Falta consistência ao programa Mais Médicos, diz brasileiro da OMS
CLÁUDIA COLLUCCI - SÃO PAULO
O brasileiro Mario Roberto Dal Poz, 62, que coordenou por dez anos a
área de recursos humanos em saúde da OMS (Organização Mundial da Saúde),
afirma que a vinda de médicos estrangeiros é "uma medida de curto prazo
que não se sustenta".
O Canadá e a Austrália, por exemplo, oferecem um pacote de benefícios
que inclui busca por emprego para o cônjuge do médico (a), suporte
escolar para os filhos, suporte psicológico e social, rede de apoio e
sistemas de supervisão à distância. A seguir, trechos da entrevista à Folha.
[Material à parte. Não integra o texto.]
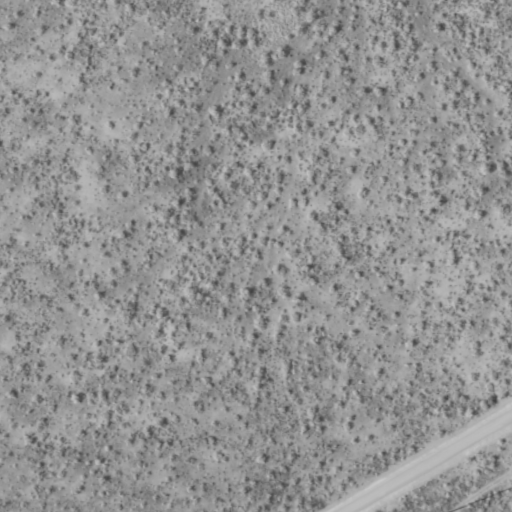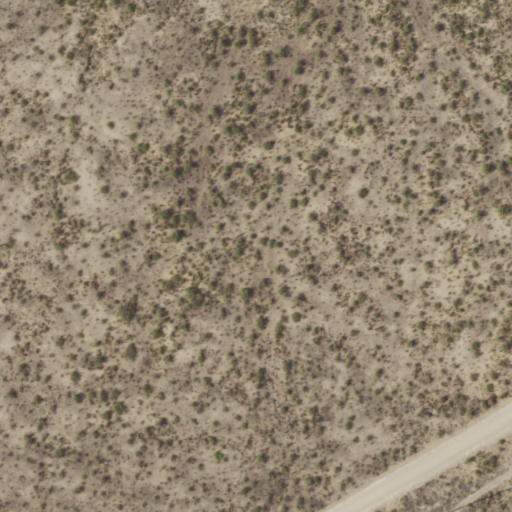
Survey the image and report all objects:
road: (433, 465)
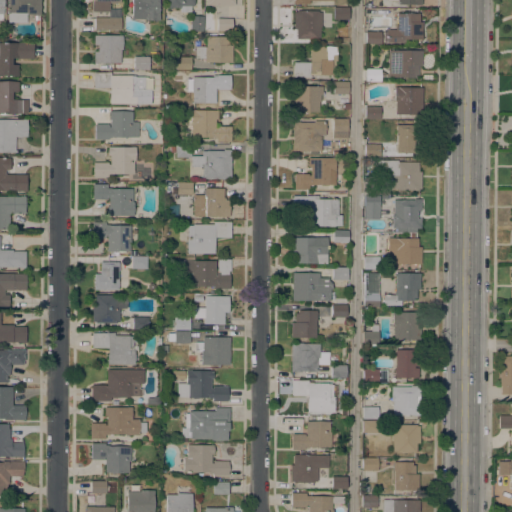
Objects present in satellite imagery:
building: (306, 1)
building: (310, 1)
building: (217, 2)
building: (407, 2)
building: (408, 2)
building: (177, 3)
building: (219, 3)
building: (101, 5)
building: (179, 5)
building: (0, 7)
building: (0, 8)
building: (143, 9)
building: (19, 10)
building: (20, 10)
building: (144, 10)
building: (511, 10)
building: (338, 13)
building: (340, 14)
building: (104, 15)
building: (106, 24)
building: (195, 24)
building: (222, 24)
building: (306, 24)
building: (223, 25)
building: (305, 25)
building: (403, 28)
building: (403, 29)
road: (466, 31)
building: (370, 37)
building: (372, 38)
building: (105, 49)
building: (106, 49)
building: (213, 49)
building: (214, 50)
building: (13, 56)
building: (13, 56)
building: (511, 62)
building: (139, 63)
building: (140, 63)
building: (180, 63)
building: (181, 63)
building: (313, 63)
building: (316, 63)
building: (402, 64)
building: (403, 64)
building: (370, 74)
building: (371, 75)
building: (204, 87)
building: (338, 87)
building: (124, 88)
building: (124, 88)
building: (206, 88)
building: (339, 88)
building: (511, 93)
building: (10, 99)
building: (305, 99)
building: (305, 99)
building: (11, 100)
building: (406, 100)
building: (407, 101)
building: (345, 107)
building: (370, 112)
building: (371, 113)
building: (115, 126)
building: (116, 126)
building: (206, 126)
building: (207, 126)
building: (337, 128)
building: (338, 129)
building: (10, 133)
building: (10, 134)
building: (305, 136)
building: (306, 136)
building: (406, 137)
building: (404, 138)
building: (511, 144)
building: (368, 149)
building: (370, 150)
building: (180, 151)
building: (114, 162)
building: (115, 162)
building: (212, 164)
building: (213, 164)
building: (511, 169)
road: (494, 172)
building: (196, 173)
building: (317, 173)
building: (511, 173)
building: (315, 174)
building: (400, 174)
building: (402, 175)
building: (10, 178)
building: (11, 178)
building: (376, 187)
building: (182, 188)
building: (183, 189)
building: (113, 199)
building: (113, 200)
building: (210, 203)
building: (210, 204)
building: (369, 207)
building: (370, 207)
building: (9, 208)
building: (10, 208)
building: (315, 210)
building: (317, 210)
building: (405, 213)
building: (404, 215)
building: (511, 215)
building: (402, 230)
building: (337, 235)
building: (111, 236)
building: (112, 236)
building: (203, 236)
building: (205, 237)
building: (339, 237)
building: (511, 243)
building: (308, 250)
building: (308, 250)
building: (401, 251)
building: (403, 251)
building: (511, 253)
road: (57, 256)
road: (261, 256)
road: (354, 256)
road: (435, 256)
building: (11, 258)
building: (12, 259)
building: (329, 260)
building: (137, 262)
building: (369, 262)
building: (370, 262)
building: (138, 263)
building: (205, 273)
building: (207, 273)
building: (337, 273)
building: (338, 274)
building: (105, 276)
building: (106, 276)
building: (511, 277)
building: (511, 284)
building: (10, 285)
building: (10, 285)
building: (404, 286)
road: (462, 286)
building: (308, 287)
building: (309, 287)
building: (369, 289)
building: (402, 289)
building: (370, 290)
building: (196, 299)
building: (340, 301)
building: (105, 308)
building: (106, 308)
building: (212, 309)
building: (211, 310)
building: (336, 310)
building: (337, 311)
building: (511, 312)
building: (510, 319)
building: (139, 323)
building: (180, 323)
building: (302, 323)
building: (179, 324)
building: (303, 324)
building: (405, 325)
building: (404, 326)
building: (12, 333)
building: (12, 334)
building: (370, 336)
building: (179, 337)
building: (180, 337)
building: (368, 337)
road: (487, 344)
building: (114, 347)
building: (114, 348)
building: (213, 351)
building: (214, 351)
building: (305, 357)
building: (306, 357)
building: (9, 361)
building: (9, 362)
building: (404, 363)
building: (405, 363)
building: (336, 371)
building: (337, 371)
building: (504, 374)
building: (505, 374)
building: (369, 375)
building: (373, 375)
building: (116, 384)
building: (117, 385)
building: (198, 386)
building: (200, 387)
building: (312, 395)
building: (315, 395)
building: (511, 399)
building: (403, 400)
building: (404, 400)
building: (9, 406)
building: (367, 412)
building: (368, 412)
building: (113, 423)
building: (116, 424)
building: (205, 425)
building: (206, 425)
building: (506, 426)
building: (368, 427)
building: (505, 427)
building: (310, 436)
building: (312, 436)
building: (402, 438)
building: (403, 438)
building: (8, 444)
building: (9, 444)
building: (110, 457)
building: (111, 457)
building: (200, 461)
building: (202, 461)
building: (367, 464)
building: (368, 464)
building: (305, 467)
building: (306, 467)
building: (505, 470)
building: (505, 471)
building: (8, 472)
building: (9, 473)
building: (402, 476)
building: (404, 476)
building: (336, 482)
building: (337, 482)
building: (96, 487)
building: (97, 487)
building: (216, 487)
building: (219, 488)
building: (364, 489)
building: (137, 501)
building: (139, 501)
building: (367, 501)
building: (310, 502)
building: (310, 502)
building: (368, 502)
building: (176, 503)
building: (177, 503)
building: (398, 505)
building: (399, 506)
building: (10, 509)
building: (97, 509)
building: (98, 509)
building: (218, 509)
building: (11, 510)
building: (218, 510)
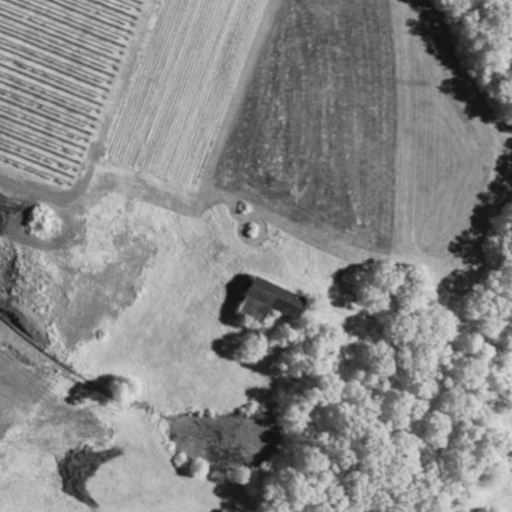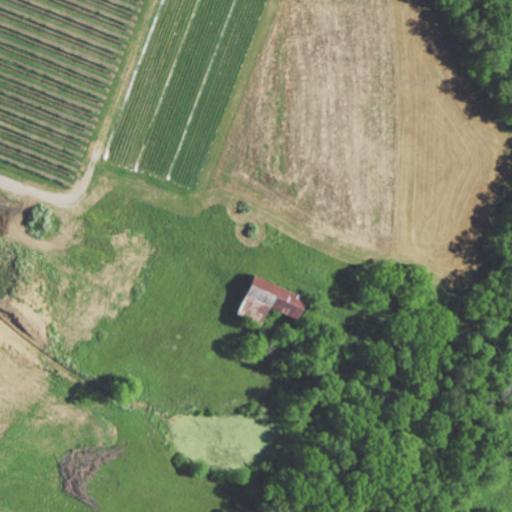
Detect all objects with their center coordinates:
park: (235, 240)
building: (263, 301)
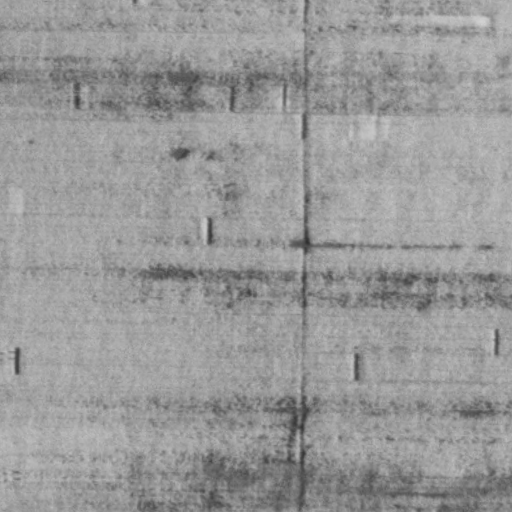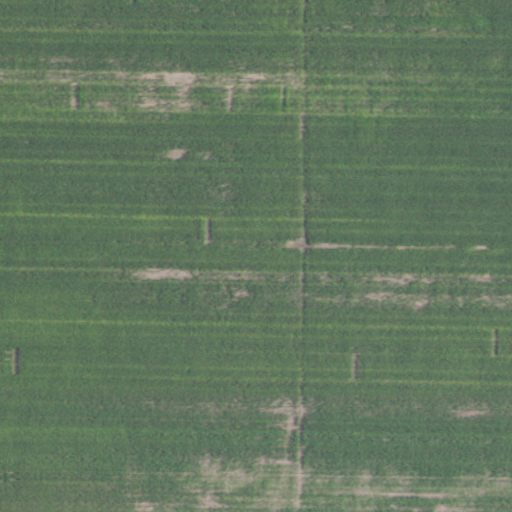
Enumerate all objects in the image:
crop: (256, 256)
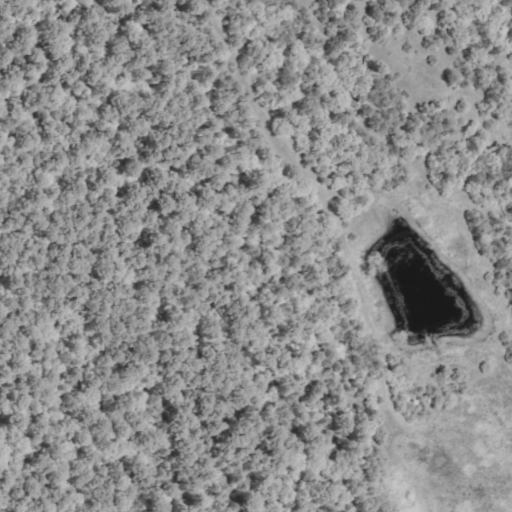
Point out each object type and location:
road: (353, 247)
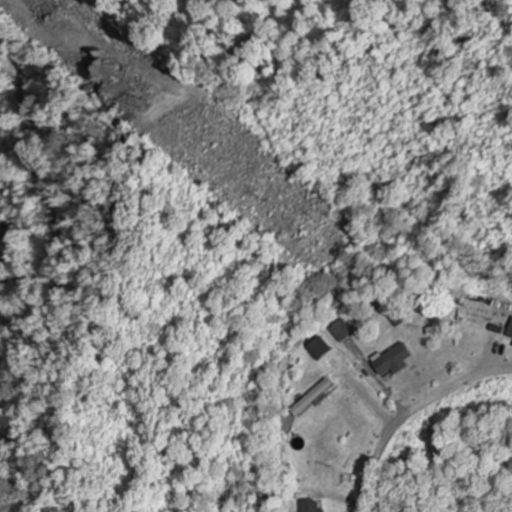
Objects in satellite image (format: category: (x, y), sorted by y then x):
power tower: (155, 106)
building: (511, 334)
building: (322, 350)
building: (395, 361)
building: (318, 396)
road: (410, 414)
building: (315, 507)
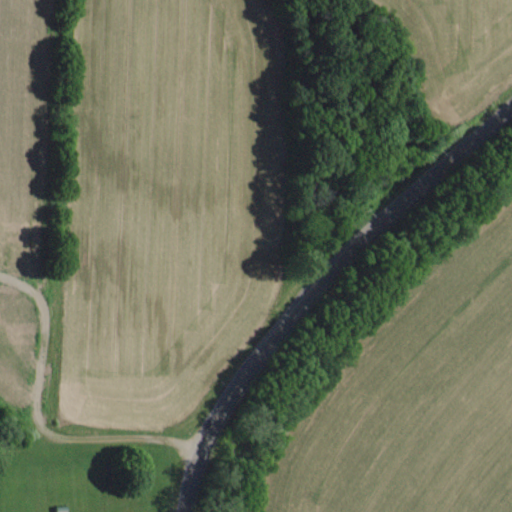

Folha - A chegada dos médicos cubanos acirrou ainda mais o embate
entre o Ministério da Saúde e os médicos. O sr. vê alguma chance de
acordo?
Mario Roberto Dal Poz - É uma situação muito ruim. Não há ninguém da
área de saúde pública que ache positivo um conflito com o Ministério da
Saúde nesses termos. Ninguém conversa com ninguém. Mas tem um aspecto
positivo na cooperação com Cuba. O programa cubano na área de medicina
de família é muito reconhecido no campo internacional, e é ruim essa
crítica de que os médicos cubanos são mal formados.
A questão é que a vinda dos médicos estrangeiros é uma medida de curto
prazo que não se sustenta. Muitos países que têm esse problema de
déficit de médicos e de desigualdade na distribuição. É uma crise
global.
Por que?
Temos uma crise mundial de falta de médico que só tende a piorar. Os EUA
estão ampliando a cobertura por mecanismo de seguro. Isso vai exigir
mais médicos daqui uns anos. Na Europa, também está crescendo o déficit
de médicos e enfermeiros. A previsão é nos próximos dez anos haverá um
déficit de 1 milhão de médicos.
No Brasil, expandimos os serviços através do SUS e dos planos e saúde
privados, e as pessoas estão demandando mais serviços de saúde.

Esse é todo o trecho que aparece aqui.